*EXTRAIT CITÉ*:
▬▬▬▬▬▬▬▬▬▬

Drogues : n'y a-t-il "aucune campagne de sensibilisation aux dégâts" de la consommation de stupéfiants ?
Plusieurs personnalités politiques de droite ou d'extrême-droite regrettent l'absence, selon eux, de campagne de sensibilisation contre les drogues. "On fait des campagnes contre l'alcool au volant mais est-ce que vous avez souvent vu des campagnes contre ce que peut produire la banalisation de la consommation de drogue ?", interrogeait Bruno Retailleau, le ministre de l'Intérieur, vendredi 1er novembre sur BFMTV. "On ne l'a quasiment jamais fait", ajoutait-il.
Opinion partagée par Louis Aliot, le maire Rassemblement national de Perpignan, lundi 4 novembre, sur Sud Radio. "Ce qu'on ne fait pas en France, et je me suis toujours posé la question de savoir pourquoi, c'est qu'il n'y a aucune campagne de sensibilisation aux dégâts de la consommation de stupéfiants, quels qu'ils soient", déplorait l'élu. Pourtant, des campagnes, il y en a bien eu.

▬▬▬▬▬▬▬▬▬▬

*SECTION DES DONNÉES*:
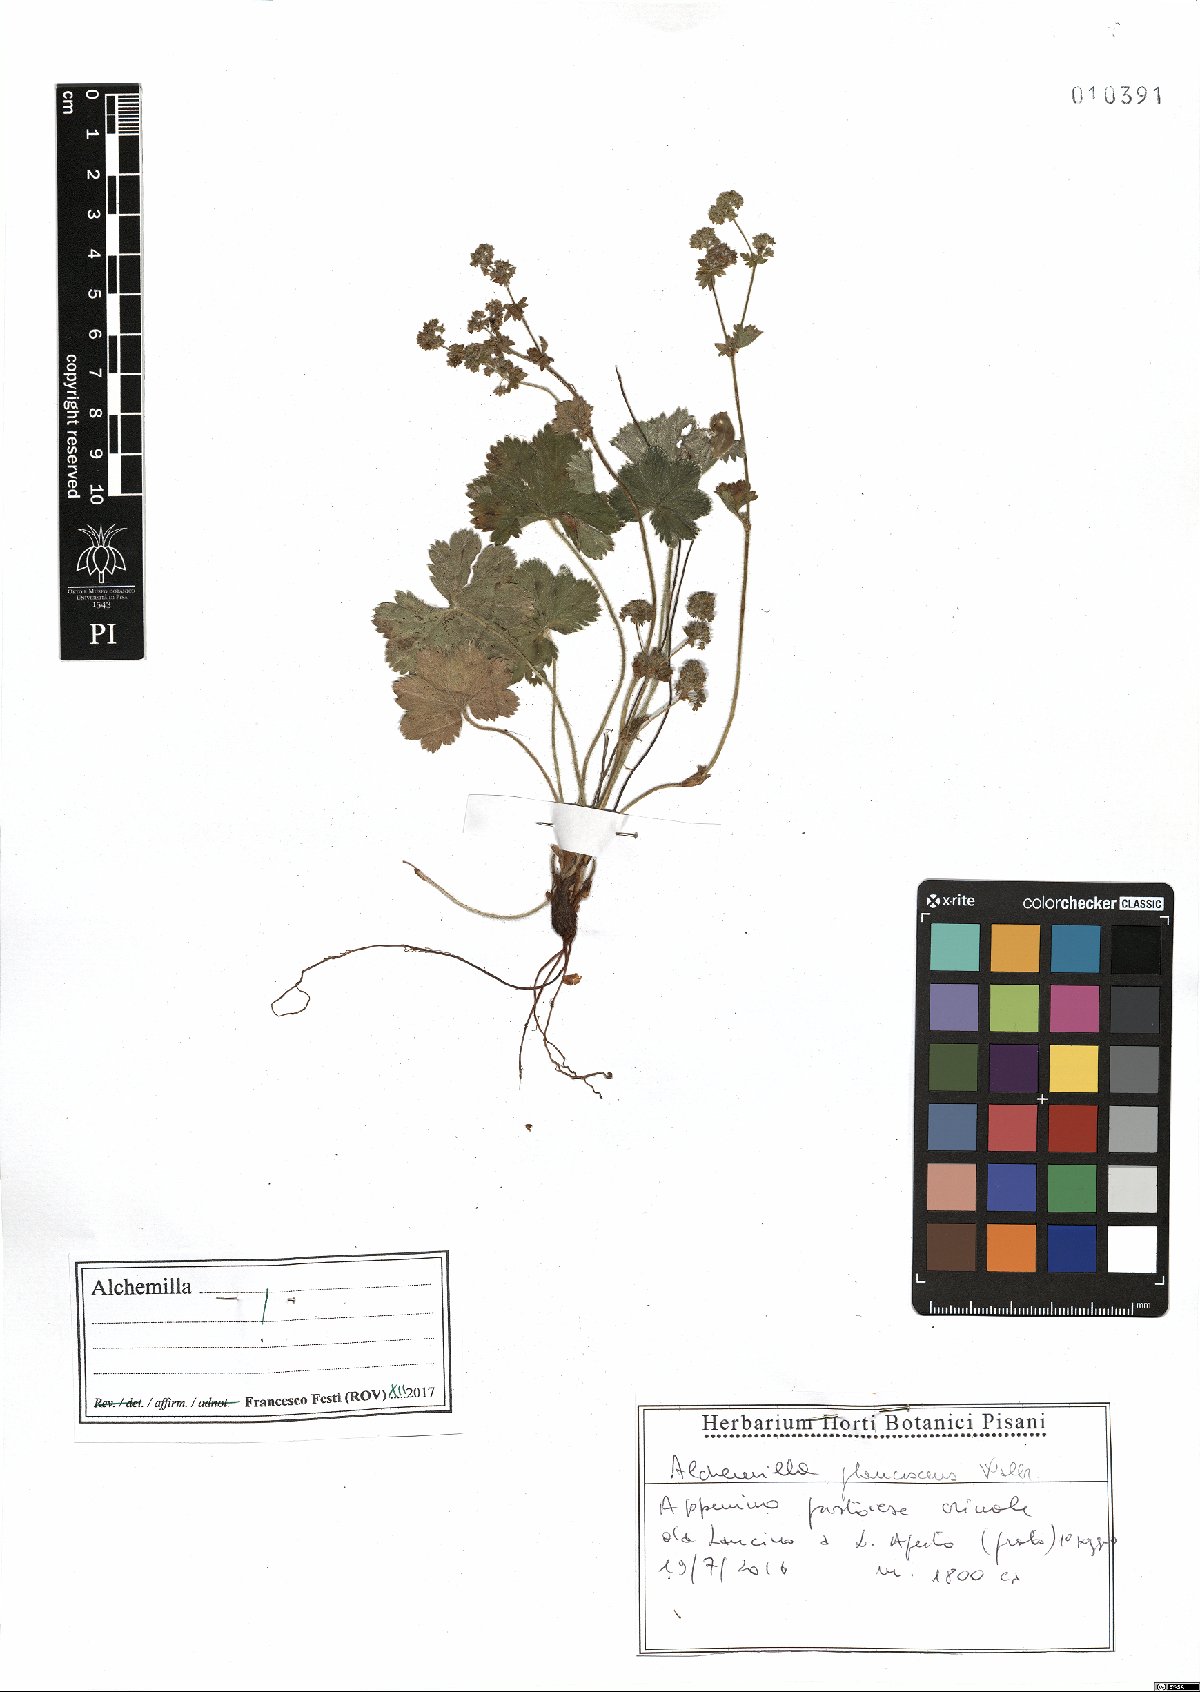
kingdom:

▬▬▬▬▬▬▬▬▬▬

*ÉNONCÉ A*:
Dans l'article sur les campagnes contre les drogues, sur quelle antenne Louis Aliot s'est-il exprimé le lundi 4 novembre ?
*ÉNONCÉ B*:
Poursuivez l'article sur les campagnes contre les drogues à la suite de sa dernière phrase.

*RÉSULTAT A*:
Sur Sud Radio.

*RÉSULTAT B*:
Une quinzaine de campagnes depuis les années 1980
Hasard du calendrier, le ministre de l'Intérieur et le maire de Perpignan font ces déclarations alors que la Mildeca, la Mission interministérielle de lutte contre les drogues et les conduites addictives, vient de rediffuser à la fin du mois d'octobre une campagne de sensibilisation aux risques liés à l'usage de cocaïne. Quatre vidéos montrant deux femmes faire une crise cardiaque, un homme devant être hospitalisé après un saignement de nez et un autre homme provoquant un accident de la route après avoir pris de la cocaïne.
En faisant une simple recherche sur internet, le Vrai ou Faux a trouvé plus d'une quinzaine de campagnes contre la drogue depuis les années 1980. La première date de 1986 et s'appelait "La Drogue, c'est de la merde". Elle montrait un jeune homme empêcher une jeune femme de prendre de la drogue et jeter les stupéfiants dans les toilettes.
Il est vrai que toutes ces campagnes ne montrent pas directement les "dégâts" liés à la consommation de drogues, mais certaines le font bel et bien. La campagne "Drogue : ne fermons pas les yeux" de 2009, par exemple, mettait en scène un dealer en train de se moquer de ses clients. À celui qui vient acheter de l'ecstasy, il dit : "en tout cas, ça s'appelle la pilule du bonheur. Enfin, surtout pour moi, parce que pour toi ce sera surtout la pilule de la gerbe, de la tête dans le caniveau. La pilule de l'arrêt cardiaque", avant d'éclater de rires.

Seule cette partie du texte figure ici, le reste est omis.